TSU archaeologists found ancient mines in Gorny Altai from space image

The staff of the Artefact interdisciplinary archaeological laboratory, with the support of the Russian Science Foundation, are studying ancient technologies of iron mining in southern Siberia. In particular, they are researching Gorny Altai, where iron metallurgy was already developed in the middle of the 1st millennium AD. While analyzing space images of the Kosh-Agach Region of the Altai Republic, archaeologists saw strange objects similar to mines. When they went there, scientists discovered the largest ancient iron mines in Siberia.

- In the ancient history of Gorny Altai, one of the most interesting phenomena is the extremely developed metallurgy of iron in the middle of the 1st millennium AD. The dimensions of the ancient iron-smelting furnaces that have survived from ancient times have no analogs in Eurasia, - says Olga Zaitseva, head of the Department of Anthropology and Ethnology and a staff member of Artefact. One furnace produced so much iron that it would be enough to make more than 10,000 arrowheads. Such technologies could exist in Altai only if there had been successful development of local iron ores.

The laboratory staff focused on the search for mines - those places where ore was taken for iron smelting in ancient times. At the same time, the scientists were faced with the problem of how to search. Such places can be located in high-mountain and hard-to-reach areas at an altitude of more than two kilometers. Space archeology came to the aid of the researchers.

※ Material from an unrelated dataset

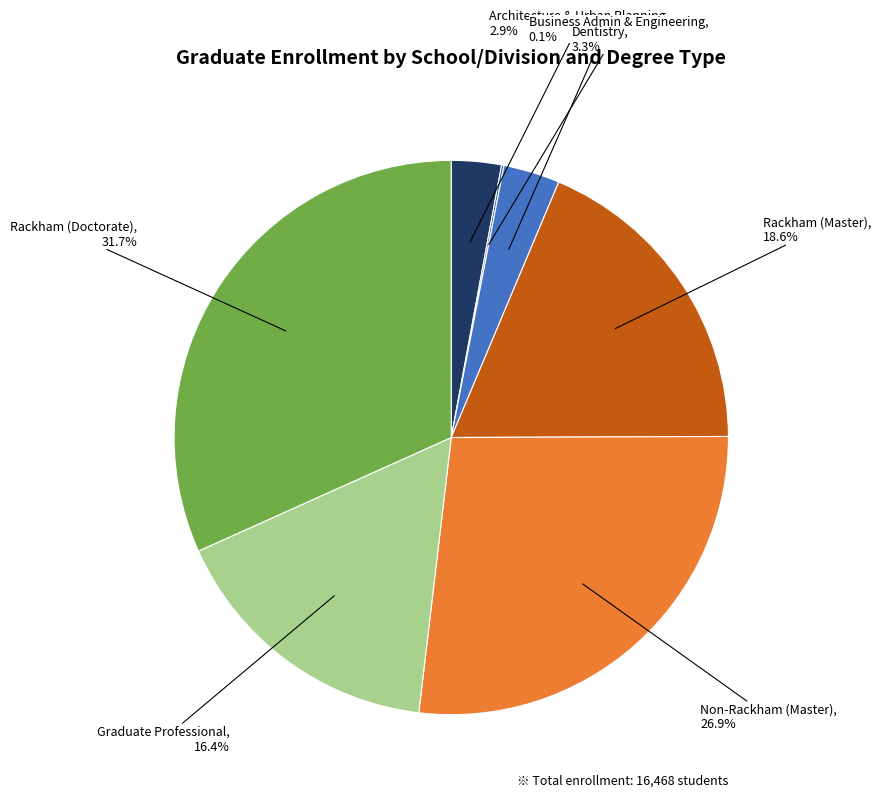

Is there a majority slice in this chart?

No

To search for mines, a team of archaeologists scanned hundreds of satellite images of the Kosh-Agach region of the Altai Republic, where most of the iron-smelting furnaces are concentrated. In some of the photographs, the attention of archaeologists was drawn by strange objects that could be pitmines, where ancient smelters took ore. To test this hypothesis, archaeologists went to the site and discovered more than a thousand ancient workings.

- Thanks to space archeology, we found the largest ancient iron mines in Siberia without leaving the laboratory, - explains Evgeny Vodyasov, the head of Artefact. - Their scale is amazing. More than 1,000 tons of ore was mined here in ancient times. This means that we still have to find and explore a huge variety of iron-smelting furnaces in which this ore was melted.

Archaeologists carried out aerial photography at all mines, created 3D relief models, and took ore and slag samples for geochemical studies. Analyzing the samples will help them pinpoint when these deposits were developed.